The Crown was not able to positively establish the cause of death. The appellant may have been killed by being struck with a stick. Alternatively, the deceased may have been still alive when his body was placed on the fire. The nub of the defence submission to the jury was that as the Crown was unable to establish a cause of death, they were not able to show that at the time when the appellant killed the deceased, he intended to kill or cause grievous harm to the deceased.

On 5 February 2003, leave to appeal against conviction was granted by a single judge upon the papers.

At the hearing of the appeal, argument was directed at three grounds, namely,

1. The effect of the trial judge’s directions to the jury were such as to remove the alternative verdict of manslaughter from the jury’s deliberations, and as an alternative verdict open to be returned against the appellant.

2. The learned trial judge’s summing up was inadequate in that he failed to explain the issue of intent in the context of the relevant factual considerations which arose from the evidence.

3. The learned trial judge’s summing up was inadequate in that he failed to instruct the jury that an inference of an intent to kill, or cause grievous harm, might not be as readily drawn in the circumstances by reason of the appellant’s intoxication.

The court unanimously allowed the appeal holding that although the trial judge directed the jury on the alternative verdicts of manslaughter and doing a dangerous act, he did not direct the jury’s attention to how, on the evidence, they might have arrived at each of the alternative verdicts.
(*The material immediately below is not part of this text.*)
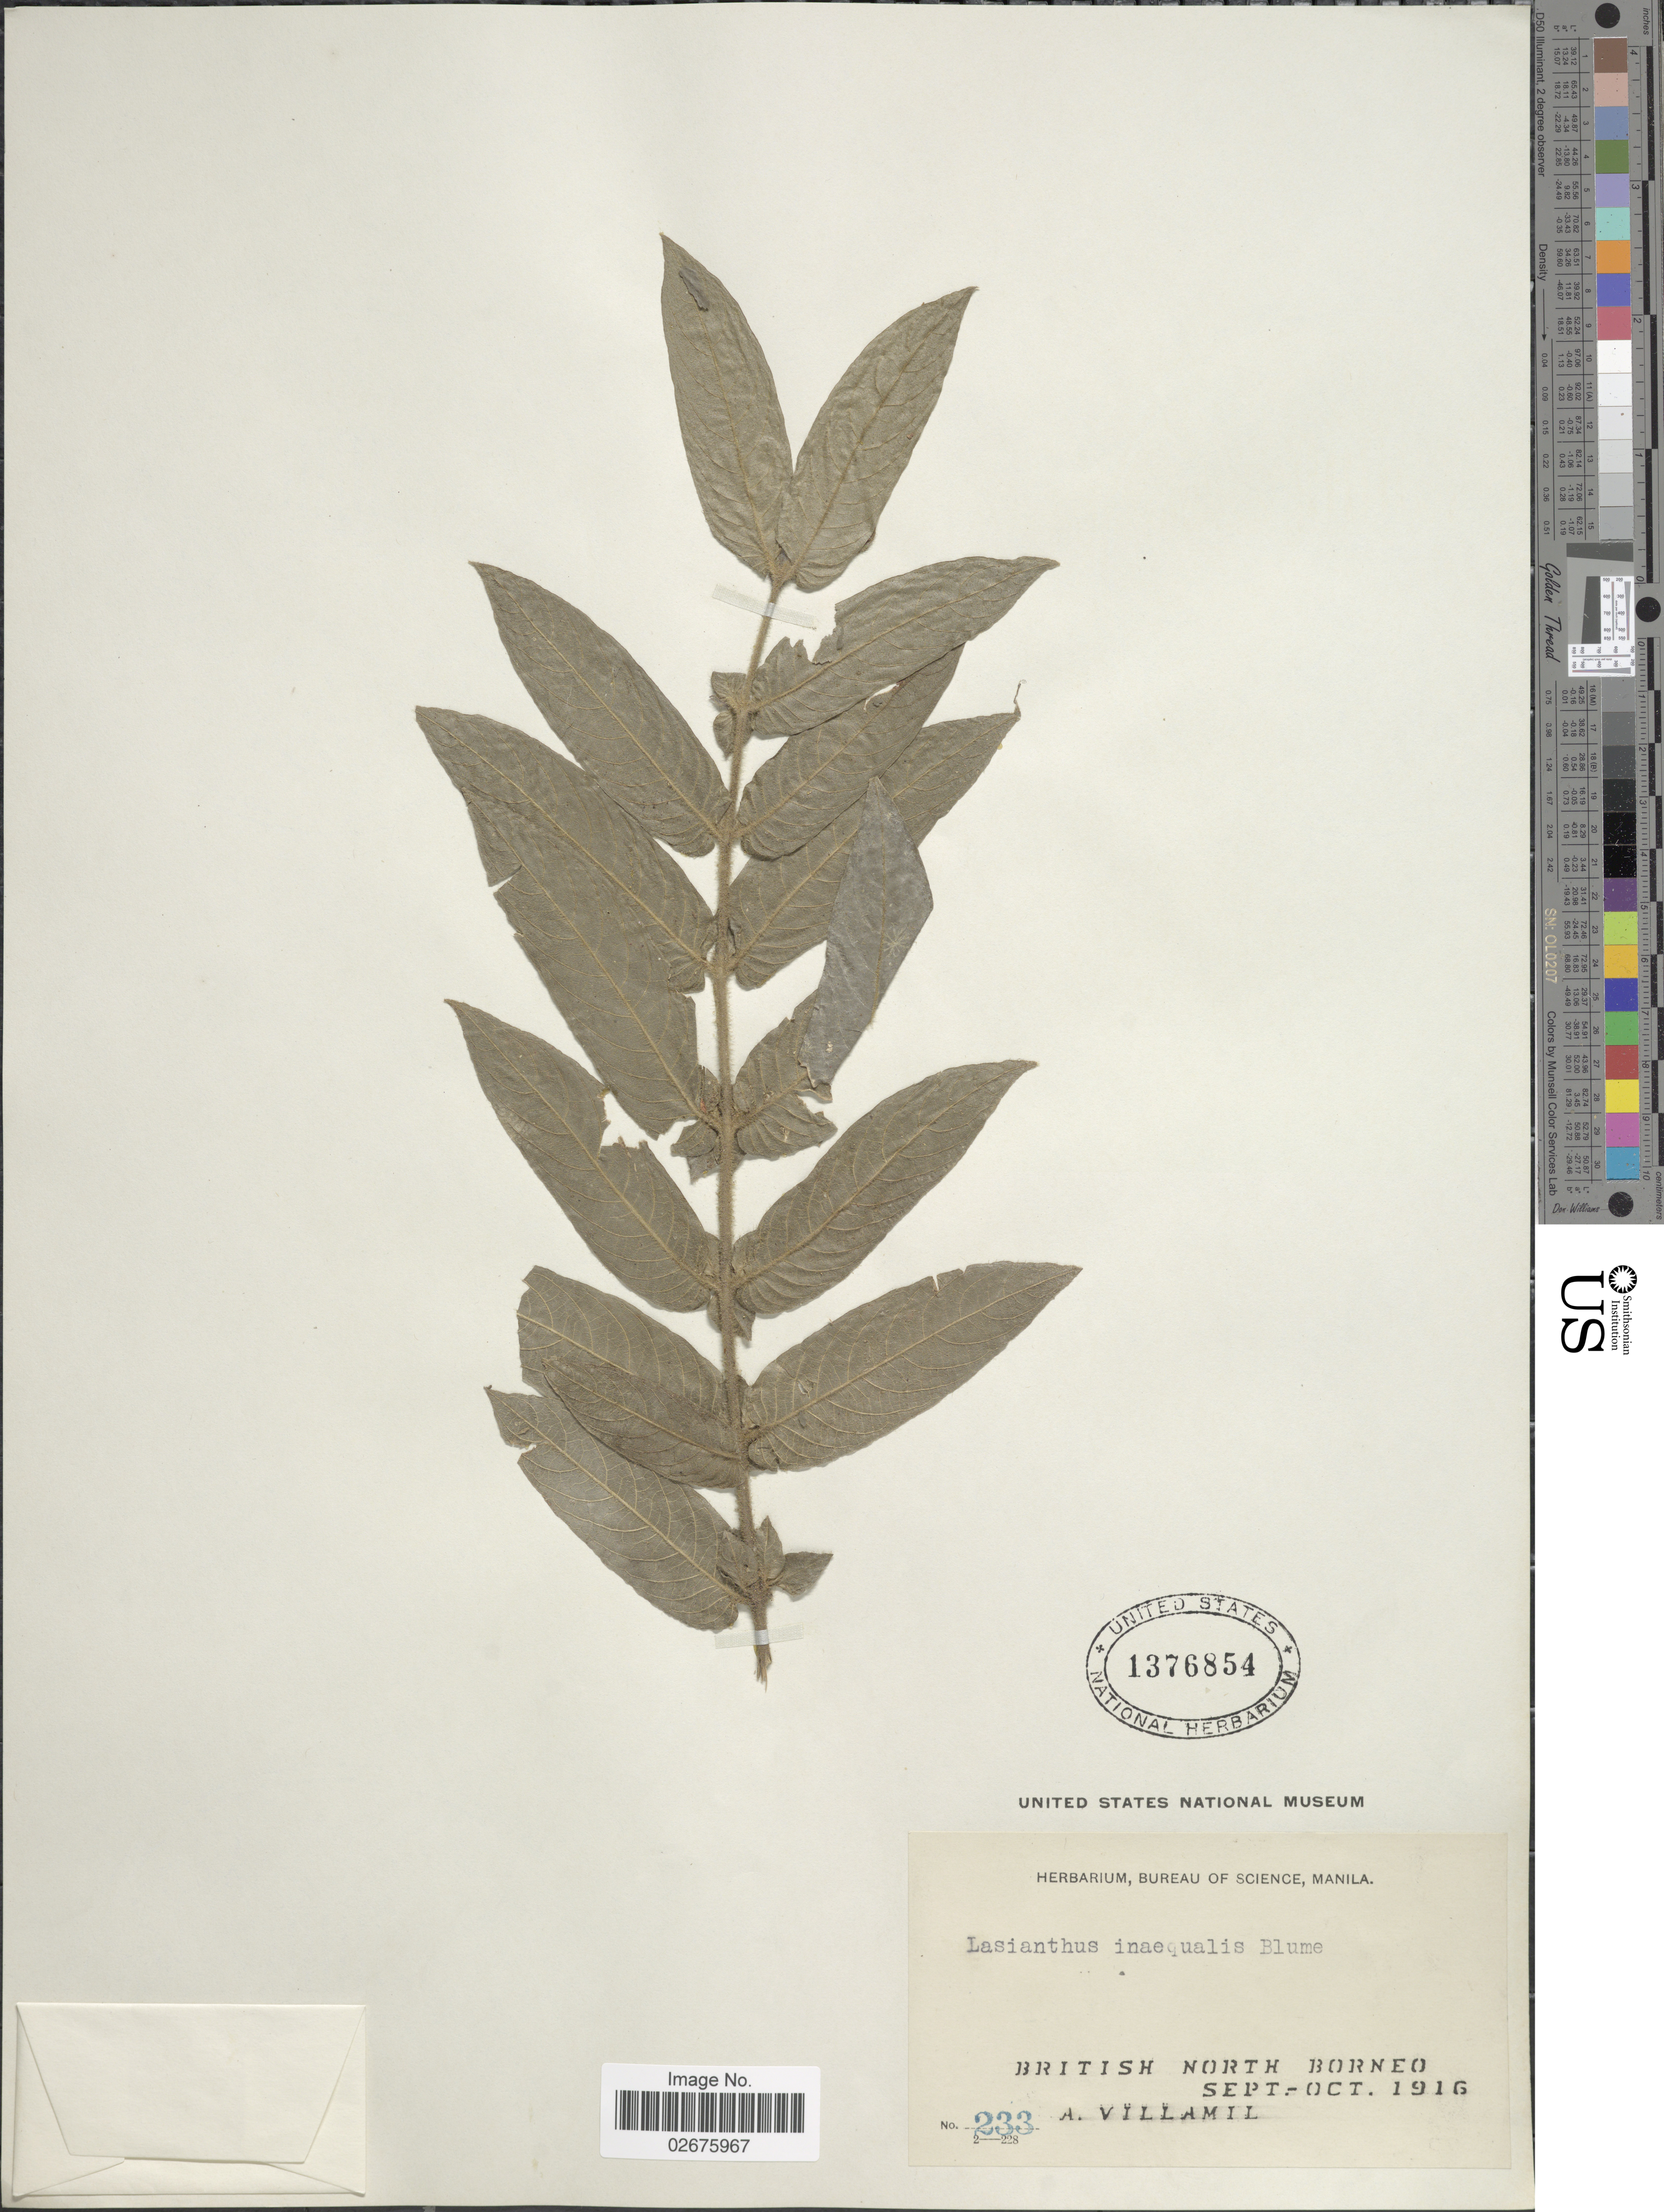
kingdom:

The court also held that the trial judge was wrong in directing the jury not to consider certain arguments put to them by defence counsel as the arguments did not invite the jury to speculate (that being the view of the trial judge) but rather were illustrative of the submission that no one knew exactly what happened. The court was not convinced that the trial judge’s directions on the issue of intoxication were inadequate and said that it would not have allowed the appeal on this ground.